The beauty of the Zettelkasten is that, it also contains ideas whose connections and explication can take place at a later point in time. Nothing gets lost. The Zettelkasten is, so to speak, the ever-ready midwife, just waiting for your interest appearing.
And by the way - in my experience, it's often the fragments of thought that initially seem unimportant but suddenly turn out to be the puzzle pieces needed to put together the bigger picture.

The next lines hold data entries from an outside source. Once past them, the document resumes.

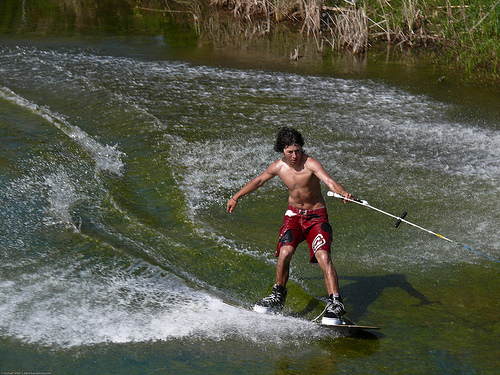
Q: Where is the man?
A: Water board.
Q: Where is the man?
A: Water.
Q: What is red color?
A: Shorts.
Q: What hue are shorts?
A: Red.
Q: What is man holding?
A: Pole.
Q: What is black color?
A: Shoes.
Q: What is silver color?
A: Pole.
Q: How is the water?
A: Murky.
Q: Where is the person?
A: On water.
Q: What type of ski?
A: Water.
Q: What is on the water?
A: Foam.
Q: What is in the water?
A: Waves.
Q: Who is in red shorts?
A: A boy.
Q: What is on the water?
A: Grass.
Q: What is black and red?
A: Shorts.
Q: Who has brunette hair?
A: A man.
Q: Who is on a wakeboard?
A: A boy.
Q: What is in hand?
A: A waterski rope.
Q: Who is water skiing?
A: Young man.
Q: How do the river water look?
A: Green and white.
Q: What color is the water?
A: Green.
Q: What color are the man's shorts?
A: Red.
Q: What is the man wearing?
A: Shorts.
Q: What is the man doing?
A: Wakeboarding.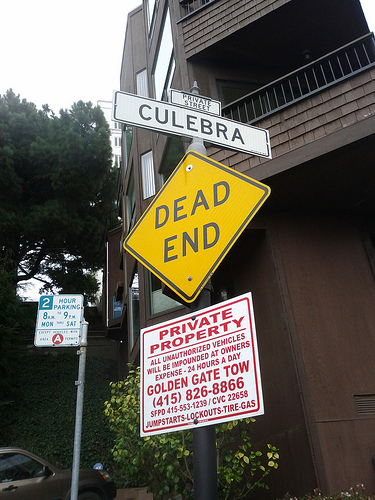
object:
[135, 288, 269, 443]
sign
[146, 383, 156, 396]
writing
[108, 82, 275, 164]
street sign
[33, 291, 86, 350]
sign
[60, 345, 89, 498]
post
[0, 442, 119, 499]
vehicle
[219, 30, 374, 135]
railing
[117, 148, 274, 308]
sign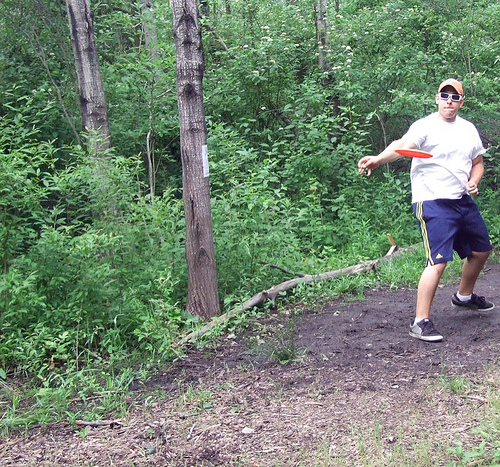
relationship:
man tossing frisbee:
[355, 76, 495, 343] [394, 146, 432, 161]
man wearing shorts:
[355, 76, 495, 343] [410, 188, 496, 267]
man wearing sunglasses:
[355, 76, 495, 343] [434, 90, 466, 103]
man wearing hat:
[355, 76, 495, 343] [431, 74, 466, 99]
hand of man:
[357, 155, 381, 177] [355, 76, 495, 343]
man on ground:
[340, 70, 497, 340] [3, 236, 499, 467]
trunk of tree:
[171, 6, 222, 323] [172, 0, 218, 325]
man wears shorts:
[355, 76, 495, 343] [405, 188, 491, 265]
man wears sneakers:
[355, 76, 495, 343] [391, 281, 494, 351]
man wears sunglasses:
[355, 76, 495, 343] [434, 87, 464, 102]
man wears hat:
[355, 76, 495, 343] [436, 74, 466, 101]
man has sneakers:
[355, 76, 495, 343] [404, 290, 499, 342]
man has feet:
[355, 76, 495, 343] [412, 294, 494, 341]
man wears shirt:
[355, 76, 495, 343] [404, 111, 488, 202]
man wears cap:
[355, 76, 495, 343] [433, 74, 465, 96]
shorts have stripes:
[409, 192, 494, 270] [415, 197, 434, 265]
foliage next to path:
[1, 3, 498, 460] [7, 261, 497, 465]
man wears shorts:
[355, 76, 495, 343] [403, 187, 498, 274]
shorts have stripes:
[403, 187, 498, 274] [399, 187, 436, 284]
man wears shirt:
[355, 76, 495, 343] [398, 107, 487, 206]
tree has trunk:
[119, 9, 276, 308] [167, 0, 221, 323]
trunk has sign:
[167, 0, 221, 323] [200, 141, 209, 181]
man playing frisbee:
[355, 76, 495, 343] [383, 142, 435, 160]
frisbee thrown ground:
[391, 145, 439, 159] [424, 147, 471, 197]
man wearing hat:
[355, 76, 495, 343] [424, 59, 473, 106]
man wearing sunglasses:
[355, 76, 495, 343] [411, 84, 482, 114]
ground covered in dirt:
[200, 267, 482, 461] [1, 259, 499, 464]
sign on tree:
[200, 140, 212, 177] [166, 1, 223, 316]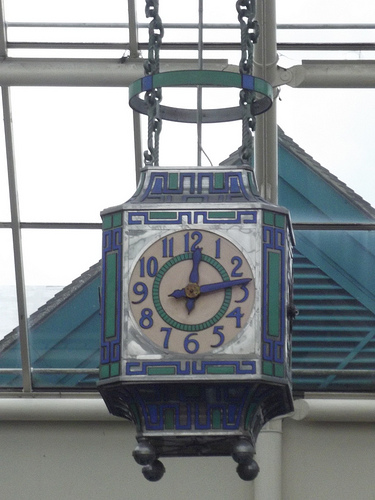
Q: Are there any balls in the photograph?
A: Yes, there is a ball.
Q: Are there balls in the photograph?
A: Yes, there is a ball.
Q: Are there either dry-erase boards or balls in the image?
A: Yes, there is a ball.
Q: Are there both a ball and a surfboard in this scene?
A: No, there is a ball but no surfboards.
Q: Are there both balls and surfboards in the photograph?
A: No, there is a ball but no surfboards.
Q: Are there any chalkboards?
A: No, there are no chalkboards.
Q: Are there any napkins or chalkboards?
A: No, there are no chalkboards or napkins.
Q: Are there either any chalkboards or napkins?
A: No, there are no chalkboards or napkins.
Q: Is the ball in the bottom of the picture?
A: Yes, the ball is in the bottom of the image.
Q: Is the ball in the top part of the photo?
A: No, the ball is in the bottom of the image.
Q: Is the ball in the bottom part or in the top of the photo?
A: The ball is in the bottom of the image.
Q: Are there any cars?
A: No, there are no cars.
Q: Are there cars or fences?
A: No, there are no cars or fences.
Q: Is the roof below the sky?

@boxcariii Here's an idea, if you find there is too much friction in writing full ideas down or waiting until you get to your computer. Instead, take short voice memos (with your smart phone or a separate small voice recorder - this used to be all the rage). You have a thought and can capture it before it disappears. But just capture its essence - a few words, a sentence or two, max. Then later, when you are at your computer or tablet, you can expand it into an initial zettel.
I do a similar thing. I use Logseq for my ZK, and have it on my iPhone. It's a simple matter to have Logseq open, raise my iPhone up, and then scribble or speak a few words (either method works). This is of course facilitated by the good quality speech to text capabilities on modern smartphones.